Stored entries:

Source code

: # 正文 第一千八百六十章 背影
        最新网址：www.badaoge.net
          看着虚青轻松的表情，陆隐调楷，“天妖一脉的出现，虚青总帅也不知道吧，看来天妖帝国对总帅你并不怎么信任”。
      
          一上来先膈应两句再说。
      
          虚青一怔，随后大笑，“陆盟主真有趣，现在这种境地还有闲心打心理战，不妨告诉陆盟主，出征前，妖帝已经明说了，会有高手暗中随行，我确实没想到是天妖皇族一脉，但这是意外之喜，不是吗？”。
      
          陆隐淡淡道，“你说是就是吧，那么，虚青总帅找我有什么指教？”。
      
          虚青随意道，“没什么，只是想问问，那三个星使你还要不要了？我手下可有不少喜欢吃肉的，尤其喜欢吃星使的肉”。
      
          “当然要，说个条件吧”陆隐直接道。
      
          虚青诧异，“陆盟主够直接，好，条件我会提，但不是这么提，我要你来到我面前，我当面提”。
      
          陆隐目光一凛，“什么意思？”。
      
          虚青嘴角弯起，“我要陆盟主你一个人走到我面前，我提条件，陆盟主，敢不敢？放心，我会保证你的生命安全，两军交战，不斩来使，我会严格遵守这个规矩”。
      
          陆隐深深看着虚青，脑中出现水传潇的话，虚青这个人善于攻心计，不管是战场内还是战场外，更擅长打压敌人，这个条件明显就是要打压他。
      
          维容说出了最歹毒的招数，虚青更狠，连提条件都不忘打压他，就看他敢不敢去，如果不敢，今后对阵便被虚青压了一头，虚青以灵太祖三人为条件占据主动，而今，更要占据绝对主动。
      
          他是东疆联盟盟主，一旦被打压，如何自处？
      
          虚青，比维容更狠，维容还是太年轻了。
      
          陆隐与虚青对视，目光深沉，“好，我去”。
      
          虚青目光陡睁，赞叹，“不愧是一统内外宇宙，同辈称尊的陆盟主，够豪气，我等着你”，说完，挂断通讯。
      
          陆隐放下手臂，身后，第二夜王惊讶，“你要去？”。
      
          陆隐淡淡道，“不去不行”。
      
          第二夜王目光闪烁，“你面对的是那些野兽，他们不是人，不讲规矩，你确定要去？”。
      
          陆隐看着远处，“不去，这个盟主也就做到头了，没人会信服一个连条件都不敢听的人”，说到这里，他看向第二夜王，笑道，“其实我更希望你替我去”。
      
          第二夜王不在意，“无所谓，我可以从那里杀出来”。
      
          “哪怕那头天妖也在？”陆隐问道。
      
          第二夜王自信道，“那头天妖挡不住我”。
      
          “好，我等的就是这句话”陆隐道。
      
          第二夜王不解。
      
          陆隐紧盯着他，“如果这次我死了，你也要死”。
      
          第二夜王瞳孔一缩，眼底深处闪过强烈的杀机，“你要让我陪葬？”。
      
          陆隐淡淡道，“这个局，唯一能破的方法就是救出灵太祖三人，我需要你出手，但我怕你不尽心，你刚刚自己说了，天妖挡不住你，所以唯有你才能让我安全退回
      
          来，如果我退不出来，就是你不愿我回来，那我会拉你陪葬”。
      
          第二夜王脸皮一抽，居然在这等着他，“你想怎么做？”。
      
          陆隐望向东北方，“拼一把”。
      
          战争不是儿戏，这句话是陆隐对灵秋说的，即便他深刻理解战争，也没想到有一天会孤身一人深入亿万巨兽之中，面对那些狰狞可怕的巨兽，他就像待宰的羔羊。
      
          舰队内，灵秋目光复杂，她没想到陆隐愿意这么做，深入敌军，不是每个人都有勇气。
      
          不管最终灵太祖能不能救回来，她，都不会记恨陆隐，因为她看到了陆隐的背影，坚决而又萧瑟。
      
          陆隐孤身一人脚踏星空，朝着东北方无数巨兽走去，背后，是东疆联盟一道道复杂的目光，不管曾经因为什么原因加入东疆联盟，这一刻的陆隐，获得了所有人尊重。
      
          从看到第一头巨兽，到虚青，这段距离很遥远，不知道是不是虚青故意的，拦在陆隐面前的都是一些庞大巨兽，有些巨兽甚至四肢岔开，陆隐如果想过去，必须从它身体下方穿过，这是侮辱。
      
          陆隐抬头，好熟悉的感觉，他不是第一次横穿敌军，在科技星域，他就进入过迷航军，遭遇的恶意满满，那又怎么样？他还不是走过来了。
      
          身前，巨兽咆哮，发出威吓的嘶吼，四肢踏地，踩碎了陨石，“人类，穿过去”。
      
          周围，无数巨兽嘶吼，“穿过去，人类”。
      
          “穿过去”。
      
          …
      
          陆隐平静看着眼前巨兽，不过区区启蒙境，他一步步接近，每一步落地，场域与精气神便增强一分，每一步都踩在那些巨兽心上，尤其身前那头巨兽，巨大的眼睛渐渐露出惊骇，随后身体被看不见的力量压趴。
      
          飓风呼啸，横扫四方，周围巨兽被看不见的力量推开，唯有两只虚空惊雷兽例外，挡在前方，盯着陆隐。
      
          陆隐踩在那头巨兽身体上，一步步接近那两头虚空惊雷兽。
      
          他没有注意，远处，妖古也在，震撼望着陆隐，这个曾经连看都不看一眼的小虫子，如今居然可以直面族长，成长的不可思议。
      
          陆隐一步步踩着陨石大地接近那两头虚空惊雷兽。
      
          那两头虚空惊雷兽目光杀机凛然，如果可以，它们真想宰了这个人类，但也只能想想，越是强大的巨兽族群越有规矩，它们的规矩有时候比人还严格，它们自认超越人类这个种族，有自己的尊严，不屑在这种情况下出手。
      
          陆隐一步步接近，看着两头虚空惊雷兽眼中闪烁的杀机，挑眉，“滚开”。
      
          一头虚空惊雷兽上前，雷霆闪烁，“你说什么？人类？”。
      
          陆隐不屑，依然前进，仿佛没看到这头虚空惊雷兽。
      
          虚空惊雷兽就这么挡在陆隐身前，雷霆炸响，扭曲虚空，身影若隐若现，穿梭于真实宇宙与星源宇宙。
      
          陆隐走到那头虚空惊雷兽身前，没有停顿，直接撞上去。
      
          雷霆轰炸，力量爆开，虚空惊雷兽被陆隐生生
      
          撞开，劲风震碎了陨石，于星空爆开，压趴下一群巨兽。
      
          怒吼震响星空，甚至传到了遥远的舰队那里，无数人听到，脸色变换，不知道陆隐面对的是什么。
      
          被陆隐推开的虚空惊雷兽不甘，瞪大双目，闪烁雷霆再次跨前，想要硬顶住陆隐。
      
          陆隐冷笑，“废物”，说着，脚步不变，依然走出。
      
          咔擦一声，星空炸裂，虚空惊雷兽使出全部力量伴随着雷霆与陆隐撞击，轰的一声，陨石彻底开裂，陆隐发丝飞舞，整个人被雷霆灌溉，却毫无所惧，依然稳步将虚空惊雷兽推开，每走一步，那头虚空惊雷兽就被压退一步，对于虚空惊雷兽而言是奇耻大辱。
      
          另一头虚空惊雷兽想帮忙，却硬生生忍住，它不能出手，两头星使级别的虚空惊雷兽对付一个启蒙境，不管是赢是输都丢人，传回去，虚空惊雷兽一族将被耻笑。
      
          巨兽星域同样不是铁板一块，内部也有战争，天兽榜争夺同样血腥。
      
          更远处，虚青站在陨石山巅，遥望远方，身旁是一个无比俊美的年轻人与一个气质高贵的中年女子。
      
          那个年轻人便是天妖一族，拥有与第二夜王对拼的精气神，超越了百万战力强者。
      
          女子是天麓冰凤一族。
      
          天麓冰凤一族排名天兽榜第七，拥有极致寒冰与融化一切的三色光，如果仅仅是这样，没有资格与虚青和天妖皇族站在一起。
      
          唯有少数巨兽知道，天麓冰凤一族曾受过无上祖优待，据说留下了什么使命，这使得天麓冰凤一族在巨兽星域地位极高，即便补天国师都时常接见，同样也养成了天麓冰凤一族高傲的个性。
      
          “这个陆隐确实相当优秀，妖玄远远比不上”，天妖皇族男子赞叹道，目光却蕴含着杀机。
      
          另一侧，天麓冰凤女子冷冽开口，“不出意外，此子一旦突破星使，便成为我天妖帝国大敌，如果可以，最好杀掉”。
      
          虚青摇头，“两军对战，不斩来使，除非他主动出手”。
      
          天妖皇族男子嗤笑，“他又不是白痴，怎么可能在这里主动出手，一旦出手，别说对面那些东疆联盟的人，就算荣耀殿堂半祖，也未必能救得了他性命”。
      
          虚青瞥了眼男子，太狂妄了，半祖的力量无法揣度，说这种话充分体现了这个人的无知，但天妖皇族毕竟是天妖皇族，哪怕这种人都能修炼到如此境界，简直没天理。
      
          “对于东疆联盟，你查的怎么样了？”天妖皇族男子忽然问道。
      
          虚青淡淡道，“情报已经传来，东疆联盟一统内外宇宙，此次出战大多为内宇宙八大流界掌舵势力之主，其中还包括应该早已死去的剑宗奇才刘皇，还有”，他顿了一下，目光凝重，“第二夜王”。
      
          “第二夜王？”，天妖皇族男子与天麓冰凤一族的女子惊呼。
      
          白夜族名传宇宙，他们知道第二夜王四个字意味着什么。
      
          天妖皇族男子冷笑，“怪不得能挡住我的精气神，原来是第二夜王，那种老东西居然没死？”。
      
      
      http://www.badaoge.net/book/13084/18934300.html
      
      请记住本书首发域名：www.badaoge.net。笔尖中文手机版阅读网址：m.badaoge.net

> TASK INSTRUCTIONS: The line containing "维容说出了最歹毒的招数，虚青" marks the end. Please print exactly every line from the top of the data to it, both included, and nothing more.

> TASK ANSWER:
Source code

: # 正文 第一千八百六十章 背影
        最新网址：www.badaoge.net
          看着虚青轻松的表情，陆隐调楷，“天妖一脉的出现，虚青总帅也不知道吧，看来天妖帝国对总帅你并不怎么信任”。
      
          一上来先膈应两句再说。
      
          虚青一怔，随后大笑，“陆盟主真有趣，现在这种境地还有闲心打心理战，不妨告诉陆盟主，出征前，妖帝已经明说了，会有高手暗中随行，我确实没想到是天妖皇族一脉，但这是意外之喜，不是吗？”。
      
          陆隐淡淡道，“你说是就是吧，那么，虚青总帅找我有什么指教？”。
      
          虚青随意道，“没什么，只是想问问，那三个星使你还要不要了？我手下可有不少喜欢吃肉的，尤其喜欢吃星使的肉”。
      
          “当然要，说个条件吧”陆隐直接道。
      
          虚青诧异，“陆盟主够直接，好，条件我会提，但不是这么提，我要你来到我面前，我当面提”。
      
          陆隐目光一凛，“什么意思？”。
      
          虚青嘴角弯起，“我要陆盟主你一个人走到我面前，我提条件，陆盟主，敢不敢？放心，我会保证你的生命安全，两军交战，不斩来使，我会严格遵守这个规矩”。
      
          陆隐深深看着虚青，脑中出现水传潇的话，虚青这个人善于攻心计，不管是战场内还是战场外，更擅长打压敌人，这个条件明显就是要打压他。
      
          维容说出了最歹毒的招数，虚青更狠，连提条件都不忘打压他，就看他敢不敢去，如果不敢，今后对阵便被虚青压了一头，虚青以灵太祖三人为条件占据主动，而今，更要占据绝对主动。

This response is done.